→ **Required task**:
Find every line in the records below that contains the string "isStart", and copy each one. Treat uppercase and lowercase as different.

(Extracted data entries)
■ ■ ■

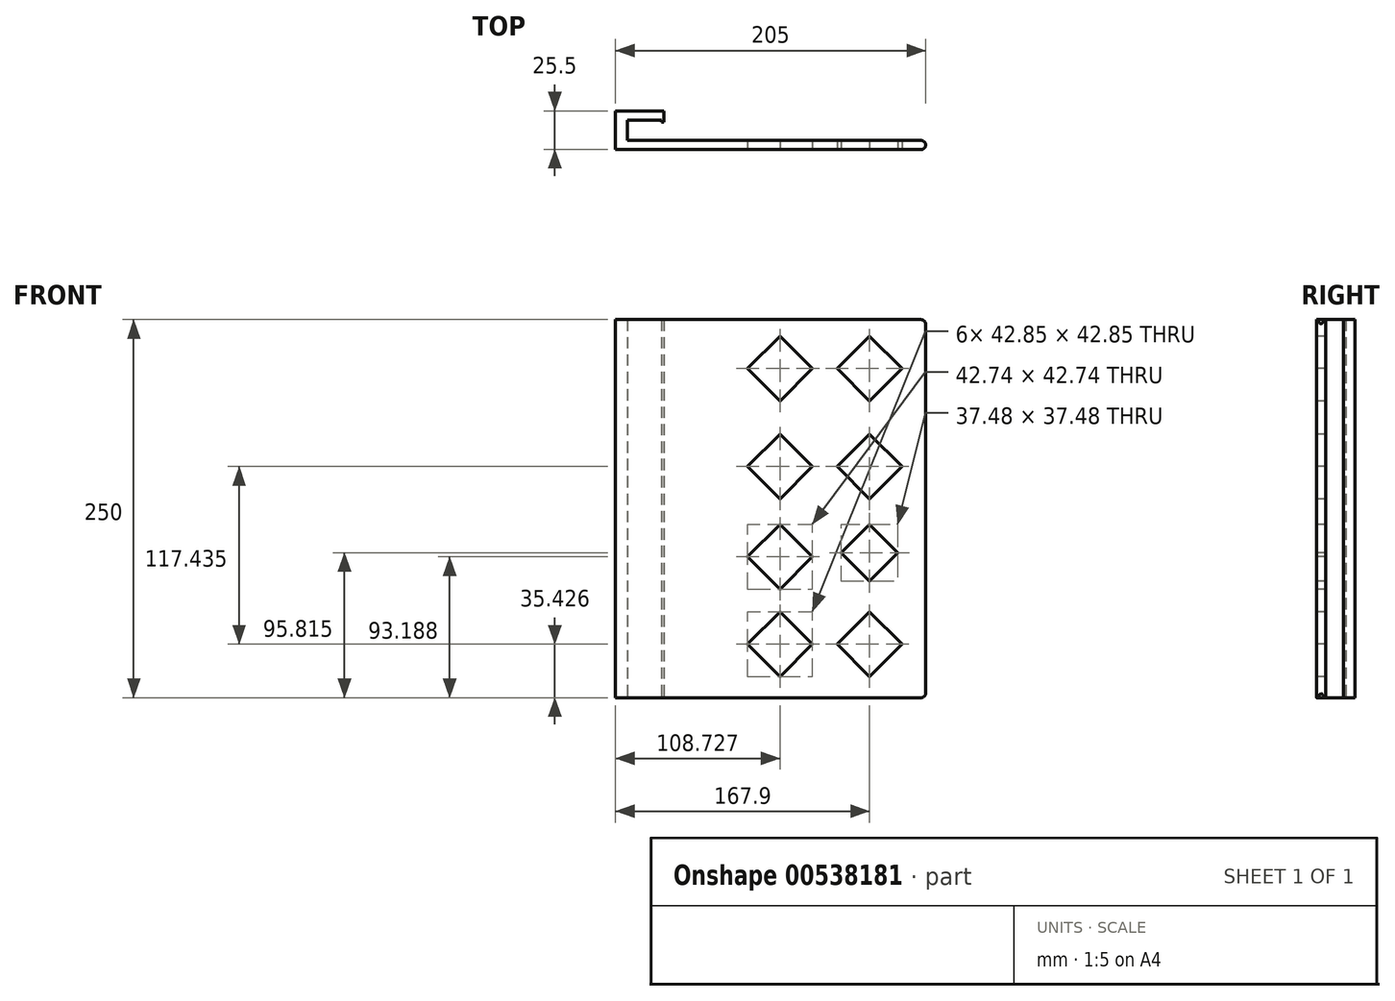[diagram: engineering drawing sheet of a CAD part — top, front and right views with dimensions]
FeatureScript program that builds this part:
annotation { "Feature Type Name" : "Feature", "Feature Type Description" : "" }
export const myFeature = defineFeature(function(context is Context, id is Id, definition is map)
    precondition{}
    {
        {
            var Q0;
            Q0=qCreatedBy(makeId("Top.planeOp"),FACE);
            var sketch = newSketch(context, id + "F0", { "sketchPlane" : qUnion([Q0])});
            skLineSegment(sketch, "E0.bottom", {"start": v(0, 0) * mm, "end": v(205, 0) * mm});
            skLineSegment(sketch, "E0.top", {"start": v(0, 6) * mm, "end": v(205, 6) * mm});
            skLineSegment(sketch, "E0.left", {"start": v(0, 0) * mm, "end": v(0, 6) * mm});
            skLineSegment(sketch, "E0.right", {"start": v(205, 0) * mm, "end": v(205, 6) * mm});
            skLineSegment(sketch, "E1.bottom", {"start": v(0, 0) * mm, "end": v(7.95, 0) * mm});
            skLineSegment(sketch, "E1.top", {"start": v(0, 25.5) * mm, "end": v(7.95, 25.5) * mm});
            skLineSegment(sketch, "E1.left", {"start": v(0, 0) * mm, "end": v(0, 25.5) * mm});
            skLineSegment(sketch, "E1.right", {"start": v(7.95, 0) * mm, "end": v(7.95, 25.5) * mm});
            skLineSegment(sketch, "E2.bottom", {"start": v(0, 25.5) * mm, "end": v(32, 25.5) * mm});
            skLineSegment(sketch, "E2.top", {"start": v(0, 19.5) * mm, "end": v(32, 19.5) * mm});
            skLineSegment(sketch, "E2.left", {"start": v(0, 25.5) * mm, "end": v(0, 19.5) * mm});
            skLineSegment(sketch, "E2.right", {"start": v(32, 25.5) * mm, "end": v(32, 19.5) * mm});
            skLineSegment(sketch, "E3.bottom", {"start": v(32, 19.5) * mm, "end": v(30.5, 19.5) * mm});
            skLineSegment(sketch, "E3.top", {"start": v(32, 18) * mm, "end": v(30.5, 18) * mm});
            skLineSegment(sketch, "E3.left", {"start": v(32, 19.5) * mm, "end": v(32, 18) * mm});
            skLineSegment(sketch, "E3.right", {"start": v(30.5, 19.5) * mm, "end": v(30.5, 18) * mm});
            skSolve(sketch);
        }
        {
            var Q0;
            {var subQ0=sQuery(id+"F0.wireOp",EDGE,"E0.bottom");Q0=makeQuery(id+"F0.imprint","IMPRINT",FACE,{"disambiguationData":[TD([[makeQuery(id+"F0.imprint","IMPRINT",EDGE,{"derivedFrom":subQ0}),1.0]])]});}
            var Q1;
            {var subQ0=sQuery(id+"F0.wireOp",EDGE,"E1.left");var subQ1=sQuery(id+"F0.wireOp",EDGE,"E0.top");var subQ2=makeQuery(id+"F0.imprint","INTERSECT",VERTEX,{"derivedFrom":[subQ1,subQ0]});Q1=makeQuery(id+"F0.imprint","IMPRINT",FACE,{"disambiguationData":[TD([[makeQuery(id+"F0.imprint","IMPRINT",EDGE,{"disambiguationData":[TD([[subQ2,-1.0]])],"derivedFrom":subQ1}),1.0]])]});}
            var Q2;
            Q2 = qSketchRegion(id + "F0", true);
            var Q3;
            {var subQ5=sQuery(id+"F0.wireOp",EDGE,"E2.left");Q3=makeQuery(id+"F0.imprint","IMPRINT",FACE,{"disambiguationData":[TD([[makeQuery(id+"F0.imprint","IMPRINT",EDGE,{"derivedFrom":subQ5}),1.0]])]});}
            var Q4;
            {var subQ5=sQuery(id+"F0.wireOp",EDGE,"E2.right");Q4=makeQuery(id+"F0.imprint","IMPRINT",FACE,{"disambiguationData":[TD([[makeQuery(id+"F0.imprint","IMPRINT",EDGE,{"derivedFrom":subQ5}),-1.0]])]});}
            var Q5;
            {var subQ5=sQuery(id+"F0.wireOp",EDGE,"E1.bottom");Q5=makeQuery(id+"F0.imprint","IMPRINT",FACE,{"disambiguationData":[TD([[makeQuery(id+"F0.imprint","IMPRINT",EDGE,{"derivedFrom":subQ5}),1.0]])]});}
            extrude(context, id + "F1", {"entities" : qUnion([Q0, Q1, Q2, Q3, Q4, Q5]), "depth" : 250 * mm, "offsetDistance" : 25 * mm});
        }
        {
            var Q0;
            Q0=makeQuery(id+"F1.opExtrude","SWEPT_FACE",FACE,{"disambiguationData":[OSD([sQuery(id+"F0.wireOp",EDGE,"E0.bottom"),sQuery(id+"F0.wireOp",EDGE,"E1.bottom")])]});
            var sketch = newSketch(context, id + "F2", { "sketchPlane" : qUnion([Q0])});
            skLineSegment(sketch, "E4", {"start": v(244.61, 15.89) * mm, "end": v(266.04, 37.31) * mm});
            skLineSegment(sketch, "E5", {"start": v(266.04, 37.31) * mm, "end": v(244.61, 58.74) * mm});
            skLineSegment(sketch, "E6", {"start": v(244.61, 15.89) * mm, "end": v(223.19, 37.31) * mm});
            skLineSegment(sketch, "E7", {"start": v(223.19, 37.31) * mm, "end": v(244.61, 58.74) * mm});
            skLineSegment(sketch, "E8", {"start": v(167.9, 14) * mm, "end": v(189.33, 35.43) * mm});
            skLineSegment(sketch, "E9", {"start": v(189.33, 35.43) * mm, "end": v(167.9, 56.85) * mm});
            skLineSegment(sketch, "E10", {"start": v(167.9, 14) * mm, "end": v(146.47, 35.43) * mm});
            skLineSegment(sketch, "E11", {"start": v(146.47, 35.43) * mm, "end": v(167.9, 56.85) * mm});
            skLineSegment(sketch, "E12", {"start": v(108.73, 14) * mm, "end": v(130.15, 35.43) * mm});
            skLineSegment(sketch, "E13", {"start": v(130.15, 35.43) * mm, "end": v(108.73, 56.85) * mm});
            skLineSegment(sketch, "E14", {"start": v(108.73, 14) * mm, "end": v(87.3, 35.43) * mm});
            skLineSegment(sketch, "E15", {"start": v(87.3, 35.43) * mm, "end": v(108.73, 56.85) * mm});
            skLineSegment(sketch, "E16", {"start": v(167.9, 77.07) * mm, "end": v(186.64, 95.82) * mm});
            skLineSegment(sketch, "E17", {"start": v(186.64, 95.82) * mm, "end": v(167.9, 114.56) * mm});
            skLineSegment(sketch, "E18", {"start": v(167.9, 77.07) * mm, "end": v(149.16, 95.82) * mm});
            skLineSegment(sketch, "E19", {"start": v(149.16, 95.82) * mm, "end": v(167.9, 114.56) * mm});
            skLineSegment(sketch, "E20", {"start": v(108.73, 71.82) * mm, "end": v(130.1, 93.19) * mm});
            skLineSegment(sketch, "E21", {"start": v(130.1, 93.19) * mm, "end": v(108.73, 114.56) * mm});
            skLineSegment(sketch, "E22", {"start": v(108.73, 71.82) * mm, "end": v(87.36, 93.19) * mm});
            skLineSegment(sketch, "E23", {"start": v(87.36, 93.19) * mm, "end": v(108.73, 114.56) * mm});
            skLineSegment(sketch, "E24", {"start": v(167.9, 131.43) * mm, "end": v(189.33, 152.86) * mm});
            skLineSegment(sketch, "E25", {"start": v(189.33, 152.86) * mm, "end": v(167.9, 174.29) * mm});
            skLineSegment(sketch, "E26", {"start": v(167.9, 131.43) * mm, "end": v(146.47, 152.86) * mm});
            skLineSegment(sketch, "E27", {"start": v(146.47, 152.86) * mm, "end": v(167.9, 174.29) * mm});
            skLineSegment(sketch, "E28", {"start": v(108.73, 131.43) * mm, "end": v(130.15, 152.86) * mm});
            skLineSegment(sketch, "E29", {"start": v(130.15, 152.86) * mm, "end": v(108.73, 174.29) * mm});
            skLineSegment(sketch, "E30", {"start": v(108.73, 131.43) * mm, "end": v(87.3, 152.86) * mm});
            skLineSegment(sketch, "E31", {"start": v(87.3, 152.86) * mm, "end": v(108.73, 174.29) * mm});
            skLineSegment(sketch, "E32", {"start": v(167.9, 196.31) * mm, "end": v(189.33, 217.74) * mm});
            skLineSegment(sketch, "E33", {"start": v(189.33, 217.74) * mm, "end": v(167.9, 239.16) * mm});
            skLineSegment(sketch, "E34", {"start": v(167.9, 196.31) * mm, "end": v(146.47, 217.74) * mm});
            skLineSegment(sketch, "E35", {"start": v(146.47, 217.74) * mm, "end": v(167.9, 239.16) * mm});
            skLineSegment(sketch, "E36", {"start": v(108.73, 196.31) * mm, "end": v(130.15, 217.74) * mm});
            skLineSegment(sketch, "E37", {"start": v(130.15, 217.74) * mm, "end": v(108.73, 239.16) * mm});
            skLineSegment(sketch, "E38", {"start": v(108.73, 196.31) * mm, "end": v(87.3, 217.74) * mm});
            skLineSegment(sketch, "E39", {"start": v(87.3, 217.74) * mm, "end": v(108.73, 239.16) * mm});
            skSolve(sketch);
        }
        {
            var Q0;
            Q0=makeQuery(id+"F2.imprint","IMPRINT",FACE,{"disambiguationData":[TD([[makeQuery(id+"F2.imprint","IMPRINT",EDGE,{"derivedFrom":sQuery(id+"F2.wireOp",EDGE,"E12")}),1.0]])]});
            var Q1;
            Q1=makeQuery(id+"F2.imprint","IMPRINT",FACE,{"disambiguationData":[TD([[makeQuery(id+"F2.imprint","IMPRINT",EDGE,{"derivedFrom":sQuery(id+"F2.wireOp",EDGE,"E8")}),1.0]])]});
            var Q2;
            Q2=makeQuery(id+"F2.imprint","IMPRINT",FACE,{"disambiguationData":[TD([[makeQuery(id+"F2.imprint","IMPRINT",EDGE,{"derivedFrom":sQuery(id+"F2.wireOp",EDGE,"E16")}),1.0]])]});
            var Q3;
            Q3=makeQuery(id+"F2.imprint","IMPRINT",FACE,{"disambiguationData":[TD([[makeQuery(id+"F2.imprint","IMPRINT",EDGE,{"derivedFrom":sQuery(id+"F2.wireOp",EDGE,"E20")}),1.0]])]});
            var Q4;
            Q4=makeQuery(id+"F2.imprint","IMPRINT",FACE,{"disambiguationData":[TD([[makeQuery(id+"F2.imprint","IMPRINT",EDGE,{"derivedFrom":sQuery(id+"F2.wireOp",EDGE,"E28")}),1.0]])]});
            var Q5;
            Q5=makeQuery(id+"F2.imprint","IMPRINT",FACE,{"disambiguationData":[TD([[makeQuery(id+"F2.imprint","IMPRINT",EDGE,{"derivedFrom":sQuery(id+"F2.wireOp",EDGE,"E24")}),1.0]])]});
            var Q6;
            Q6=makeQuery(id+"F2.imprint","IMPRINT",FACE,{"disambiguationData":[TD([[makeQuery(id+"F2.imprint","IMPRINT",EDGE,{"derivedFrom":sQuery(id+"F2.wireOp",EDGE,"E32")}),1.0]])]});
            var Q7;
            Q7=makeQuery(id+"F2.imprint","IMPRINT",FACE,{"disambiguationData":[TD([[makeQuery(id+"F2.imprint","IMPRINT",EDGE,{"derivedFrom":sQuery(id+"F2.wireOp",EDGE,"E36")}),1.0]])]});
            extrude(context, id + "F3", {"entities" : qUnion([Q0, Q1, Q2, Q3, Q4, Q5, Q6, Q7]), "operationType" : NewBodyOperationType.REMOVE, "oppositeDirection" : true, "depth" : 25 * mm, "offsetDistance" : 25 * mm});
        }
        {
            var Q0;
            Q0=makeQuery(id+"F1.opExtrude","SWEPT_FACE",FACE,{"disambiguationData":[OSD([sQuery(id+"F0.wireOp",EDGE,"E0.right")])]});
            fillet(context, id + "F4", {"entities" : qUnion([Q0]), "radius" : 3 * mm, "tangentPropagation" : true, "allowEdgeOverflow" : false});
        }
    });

■ ■ ■

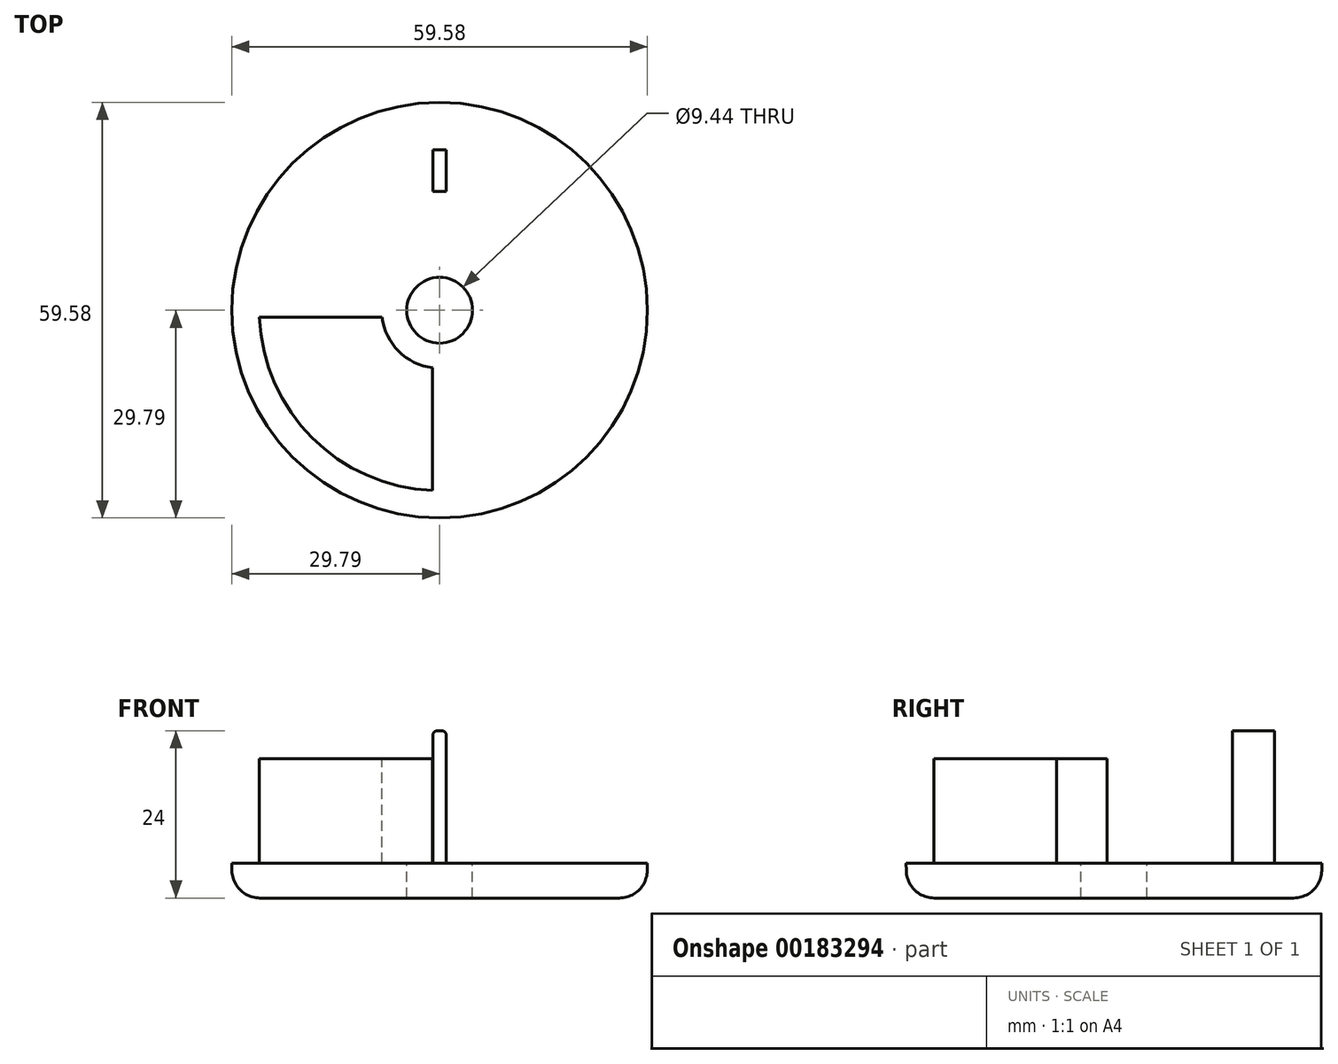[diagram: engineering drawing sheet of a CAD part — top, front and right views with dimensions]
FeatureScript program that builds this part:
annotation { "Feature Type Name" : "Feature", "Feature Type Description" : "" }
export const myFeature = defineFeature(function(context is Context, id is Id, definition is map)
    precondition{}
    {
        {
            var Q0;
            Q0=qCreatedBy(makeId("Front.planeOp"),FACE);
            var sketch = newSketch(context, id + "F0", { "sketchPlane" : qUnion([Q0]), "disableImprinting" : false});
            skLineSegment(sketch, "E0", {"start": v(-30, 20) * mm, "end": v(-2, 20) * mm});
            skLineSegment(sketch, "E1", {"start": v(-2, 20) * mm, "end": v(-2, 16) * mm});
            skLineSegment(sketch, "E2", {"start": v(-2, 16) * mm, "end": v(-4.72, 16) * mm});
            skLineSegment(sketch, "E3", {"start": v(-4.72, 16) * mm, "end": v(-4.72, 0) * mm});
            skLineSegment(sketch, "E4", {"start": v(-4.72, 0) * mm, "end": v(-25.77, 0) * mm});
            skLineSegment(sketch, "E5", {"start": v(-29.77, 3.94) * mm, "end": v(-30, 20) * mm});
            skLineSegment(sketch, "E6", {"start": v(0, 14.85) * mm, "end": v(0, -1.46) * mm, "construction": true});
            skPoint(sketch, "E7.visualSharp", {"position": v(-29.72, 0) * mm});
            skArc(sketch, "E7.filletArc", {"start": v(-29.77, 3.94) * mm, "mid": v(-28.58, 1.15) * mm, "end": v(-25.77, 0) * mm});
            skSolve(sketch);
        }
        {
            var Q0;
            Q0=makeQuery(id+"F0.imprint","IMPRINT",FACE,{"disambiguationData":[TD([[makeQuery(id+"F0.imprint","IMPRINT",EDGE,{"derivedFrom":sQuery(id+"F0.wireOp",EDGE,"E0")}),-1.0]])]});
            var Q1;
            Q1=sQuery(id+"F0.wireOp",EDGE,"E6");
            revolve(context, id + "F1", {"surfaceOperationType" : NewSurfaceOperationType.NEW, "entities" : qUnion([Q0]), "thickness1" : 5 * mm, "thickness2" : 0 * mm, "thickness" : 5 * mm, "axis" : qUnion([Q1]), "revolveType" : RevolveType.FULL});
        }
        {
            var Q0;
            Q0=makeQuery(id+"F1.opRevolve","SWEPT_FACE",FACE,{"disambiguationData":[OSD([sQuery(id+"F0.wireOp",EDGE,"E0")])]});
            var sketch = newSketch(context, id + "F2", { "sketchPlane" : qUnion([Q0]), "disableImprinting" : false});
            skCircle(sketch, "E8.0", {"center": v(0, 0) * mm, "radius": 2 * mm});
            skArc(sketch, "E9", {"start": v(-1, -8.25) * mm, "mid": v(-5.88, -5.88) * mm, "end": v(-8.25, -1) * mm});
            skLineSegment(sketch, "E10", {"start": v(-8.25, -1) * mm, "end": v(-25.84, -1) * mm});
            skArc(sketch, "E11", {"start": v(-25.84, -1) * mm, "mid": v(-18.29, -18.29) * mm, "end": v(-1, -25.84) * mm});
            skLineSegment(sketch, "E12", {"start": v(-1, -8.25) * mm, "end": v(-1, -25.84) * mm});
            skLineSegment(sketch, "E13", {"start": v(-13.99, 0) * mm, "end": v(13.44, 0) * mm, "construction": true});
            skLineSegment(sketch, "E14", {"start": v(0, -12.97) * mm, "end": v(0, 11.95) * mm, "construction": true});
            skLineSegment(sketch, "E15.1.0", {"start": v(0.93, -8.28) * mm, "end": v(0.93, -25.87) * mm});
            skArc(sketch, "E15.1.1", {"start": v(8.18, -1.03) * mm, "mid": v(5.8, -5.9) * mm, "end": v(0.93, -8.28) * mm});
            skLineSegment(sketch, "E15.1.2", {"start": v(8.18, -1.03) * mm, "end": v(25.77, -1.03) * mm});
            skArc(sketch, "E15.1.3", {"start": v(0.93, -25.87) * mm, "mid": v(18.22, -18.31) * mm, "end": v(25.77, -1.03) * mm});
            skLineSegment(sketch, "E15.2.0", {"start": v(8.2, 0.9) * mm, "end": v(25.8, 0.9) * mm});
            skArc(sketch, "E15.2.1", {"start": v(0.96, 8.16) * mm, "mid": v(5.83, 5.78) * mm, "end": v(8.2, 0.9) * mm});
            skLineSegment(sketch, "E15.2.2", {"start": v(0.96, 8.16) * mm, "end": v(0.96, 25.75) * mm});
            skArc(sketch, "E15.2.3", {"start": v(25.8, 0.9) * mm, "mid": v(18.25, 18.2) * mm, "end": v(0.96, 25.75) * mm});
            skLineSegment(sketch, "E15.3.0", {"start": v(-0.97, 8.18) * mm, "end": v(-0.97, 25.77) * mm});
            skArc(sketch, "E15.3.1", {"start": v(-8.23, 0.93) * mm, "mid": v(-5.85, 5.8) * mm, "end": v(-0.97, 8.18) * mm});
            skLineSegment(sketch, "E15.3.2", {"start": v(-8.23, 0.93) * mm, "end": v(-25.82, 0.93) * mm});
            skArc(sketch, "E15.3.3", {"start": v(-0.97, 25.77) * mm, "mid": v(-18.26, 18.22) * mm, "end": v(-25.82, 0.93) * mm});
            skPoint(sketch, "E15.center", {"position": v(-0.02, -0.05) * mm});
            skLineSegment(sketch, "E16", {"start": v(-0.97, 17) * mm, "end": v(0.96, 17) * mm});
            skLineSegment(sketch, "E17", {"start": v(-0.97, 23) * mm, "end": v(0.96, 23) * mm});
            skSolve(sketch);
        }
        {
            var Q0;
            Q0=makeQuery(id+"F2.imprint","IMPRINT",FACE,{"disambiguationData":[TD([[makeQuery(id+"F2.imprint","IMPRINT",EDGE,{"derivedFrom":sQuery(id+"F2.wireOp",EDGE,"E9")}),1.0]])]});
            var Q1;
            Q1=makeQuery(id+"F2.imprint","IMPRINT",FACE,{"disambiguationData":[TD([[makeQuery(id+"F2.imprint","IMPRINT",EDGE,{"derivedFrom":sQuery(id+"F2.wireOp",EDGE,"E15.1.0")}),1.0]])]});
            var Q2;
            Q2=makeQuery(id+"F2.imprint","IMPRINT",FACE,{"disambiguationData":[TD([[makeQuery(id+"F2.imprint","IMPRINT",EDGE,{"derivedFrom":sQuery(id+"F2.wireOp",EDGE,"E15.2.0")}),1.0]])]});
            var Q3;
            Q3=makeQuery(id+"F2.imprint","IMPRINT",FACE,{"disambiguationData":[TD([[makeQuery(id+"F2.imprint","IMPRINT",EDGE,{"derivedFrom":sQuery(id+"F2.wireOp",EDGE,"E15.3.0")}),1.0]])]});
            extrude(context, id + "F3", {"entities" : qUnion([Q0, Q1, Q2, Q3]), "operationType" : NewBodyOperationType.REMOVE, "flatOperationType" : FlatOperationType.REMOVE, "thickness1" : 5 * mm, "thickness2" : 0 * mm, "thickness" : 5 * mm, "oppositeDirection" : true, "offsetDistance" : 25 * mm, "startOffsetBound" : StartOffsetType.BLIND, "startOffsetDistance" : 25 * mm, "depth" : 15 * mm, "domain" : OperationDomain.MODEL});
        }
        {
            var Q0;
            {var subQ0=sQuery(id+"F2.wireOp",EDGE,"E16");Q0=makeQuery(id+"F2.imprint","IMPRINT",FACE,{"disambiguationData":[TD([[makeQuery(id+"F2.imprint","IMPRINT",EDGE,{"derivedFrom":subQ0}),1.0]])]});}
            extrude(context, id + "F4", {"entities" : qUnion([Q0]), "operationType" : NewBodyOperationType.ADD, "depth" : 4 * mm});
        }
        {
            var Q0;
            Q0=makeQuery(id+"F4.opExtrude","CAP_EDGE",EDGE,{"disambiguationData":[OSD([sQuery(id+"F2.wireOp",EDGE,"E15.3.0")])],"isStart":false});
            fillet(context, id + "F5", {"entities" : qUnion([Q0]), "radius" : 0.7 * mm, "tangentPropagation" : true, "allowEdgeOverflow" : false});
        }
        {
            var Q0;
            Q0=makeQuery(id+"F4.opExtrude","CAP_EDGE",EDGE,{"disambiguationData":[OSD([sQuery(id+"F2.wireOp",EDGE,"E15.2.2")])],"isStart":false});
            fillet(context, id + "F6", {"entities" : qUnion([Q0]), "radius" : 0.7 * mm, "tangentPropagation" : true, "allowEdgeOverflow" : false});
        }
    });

■ ■ ■

→ **Correct result**:
            Q0=makeQuery(id+"F4.opExtrude","CAP_EDGE",EDGE,{"disambiguationData":[OSD([sQuery(id+"F2.wireOp",EDGE,"E15.3.0")])],"isStart":false});
            Q0=makeQuery(id+"F4.opExtrude","CAP_EDGE",EDGE,{"disambiguationData":[OSD([sQuery(id+"F2.wireOp",EDGE,"E15.2.2")])],"isStart":false});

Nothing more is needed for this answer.